S’agissant plus particulièrement des problèmes de santé du prénommé, le
Secrétariat d’Etat, relevant que celui-ci n’avait pas déposé de rapport
médical actualisé, a estimé qu’au vu des éléments contenus dans le
rapport médical du (…) juillet 2016, les affections dont il était atteint
n’étaient pas graves au point de constituer un obstacle à l’exécution de son
renvoi. Il a également considéré que les médicaments prescrits dont il avait
impérativement besoin étaient disponibles en Guinée, notamment auprès
de la pharmacie « Manquepas » à Conakry, et que des spécialistes en
maladies pulmonaires exerçaient à l’hôpital public « CHU Ignace Deen »
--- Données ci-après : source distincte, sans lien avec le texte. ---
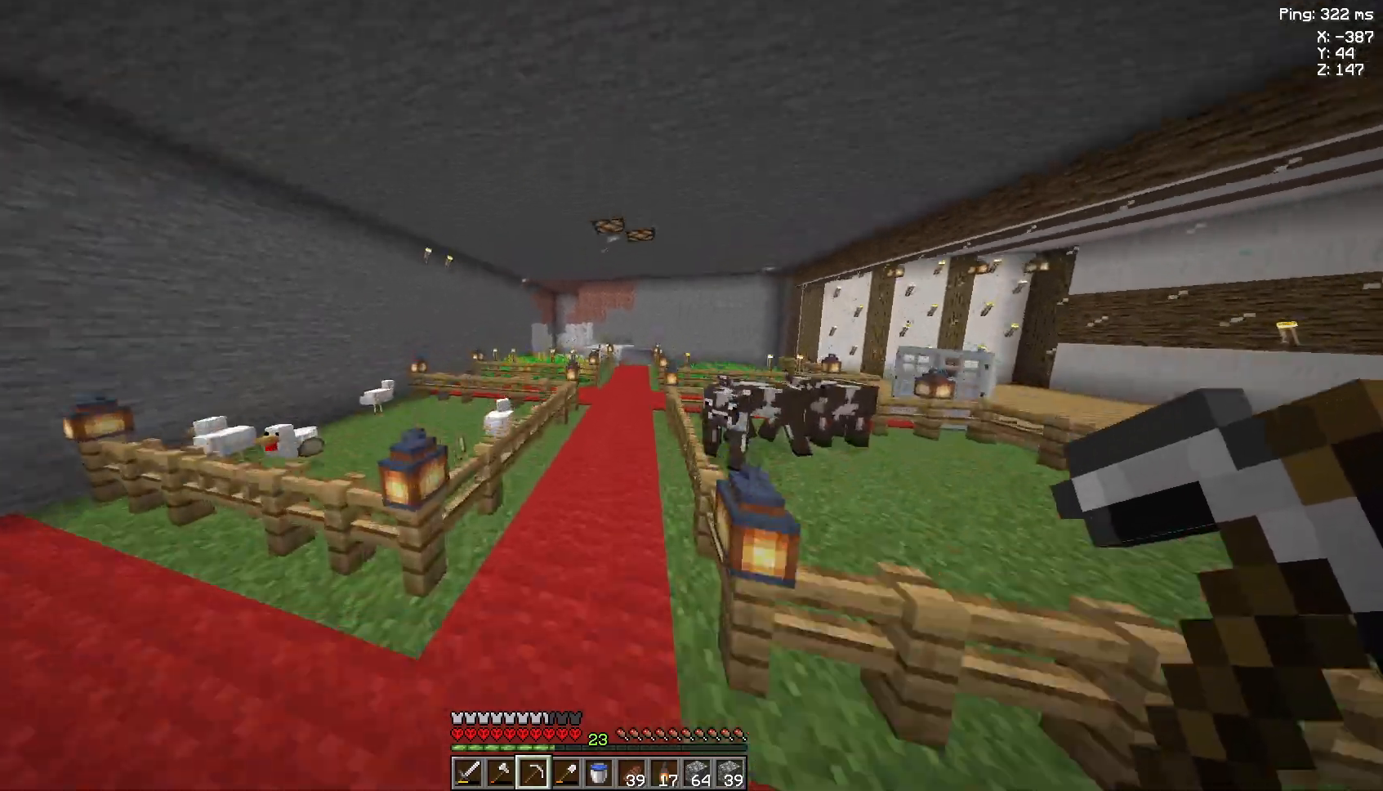
{"keys": ["space", "w"], "mouse": [], "events": [[500, "space", "down"]]}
de Conakry. Le SEM a également indiqué que l’intéressé bénéficierait à
son retour du soutien de son réseau familial formé de son épouse ainsi que
de son frère.
K.
Le 24 mai 2017, l’intéressé a interjeté recours contre cette décision. Il a
conclu à son annulation, à l’entrée en matière sur sa demande d’asile et,
implicitement, à être mis au bénéfice d’une admission provisoire, en raison
de l’inexigibilité de son renvoi. A titre préalable, il a requis l'assistance
judiciaire partielle.
Il a tout d’abord estimé que le SEM aurait dû entrer en matière sur sa
demande d’asile. Relevant avoir fait état, lors de son audition, d’une
arrestation, il a ajouté être membre d’un parti politique, « C._______ »,
avoir été arrêté en raison de son activité en faveur de ce parti et informé
par des camarades de celui-ci qu’il était activement recherché. En cas de
retour en Guinée, il risquait ainsi d’être emprisonné et tué.
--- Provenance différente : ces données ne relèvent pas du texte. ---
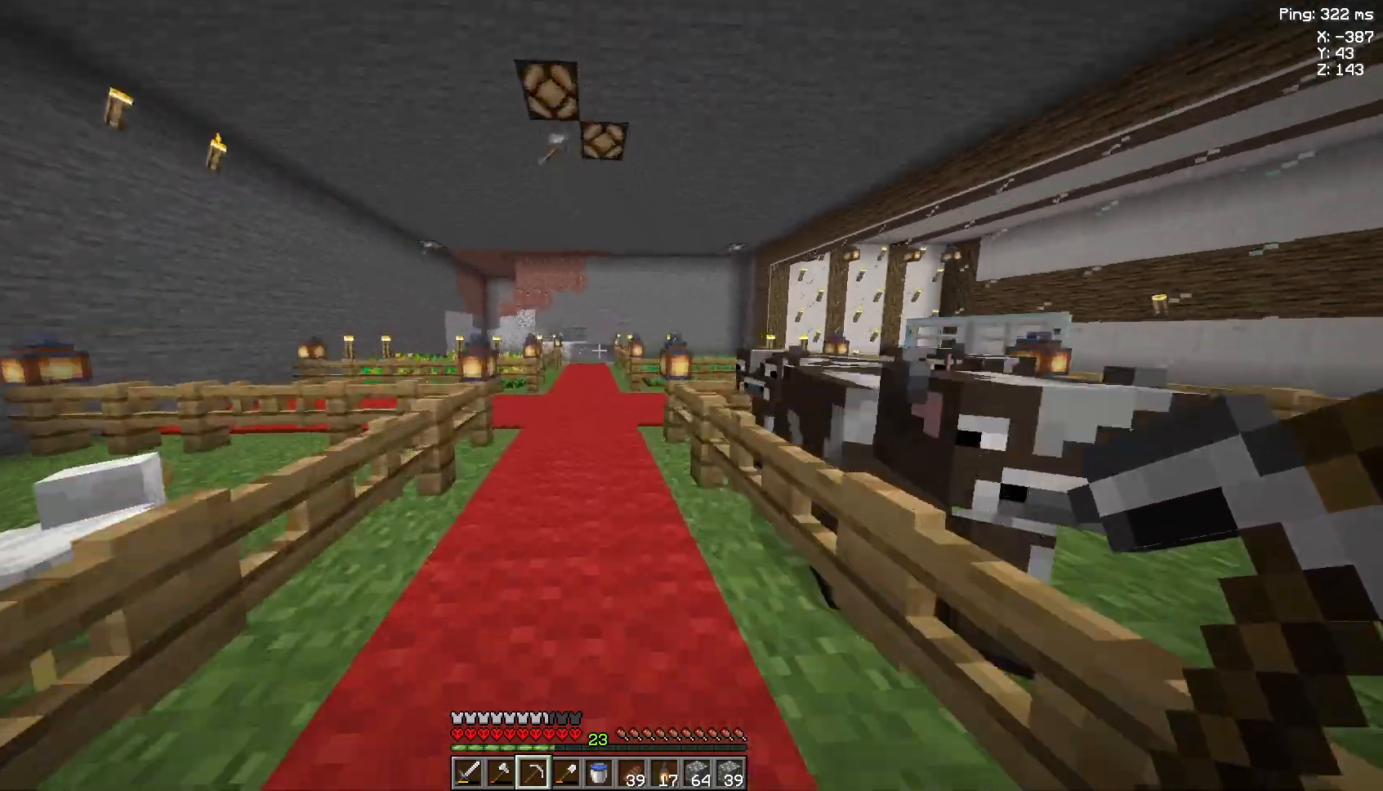
{"keys": ["w"], "mouse": [], "events": [[133, "space", "up"]]}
S’agissant de l’exécution du renvoi, il a contesté l’appréciation faite par
l’autorité de première instance quant à la gravité de ses problèmes de
santé. Il a en particulier souligné que les traitements médicaux initialement
prescrits n’avaient pas fonctionné et qu’un nouveau traitement (Xolair)
avait été instauré par son pneumologue. Relevant que les traitements dont
il avait besoin étaient extrêmement coûteux, même en Suisse, pays où il
avait enfin trouvé un endroit où se faire soigner, il a indiqué que ceux-ci
n’étaient ni disponibles en Guinée, ni pris en charge financièrement.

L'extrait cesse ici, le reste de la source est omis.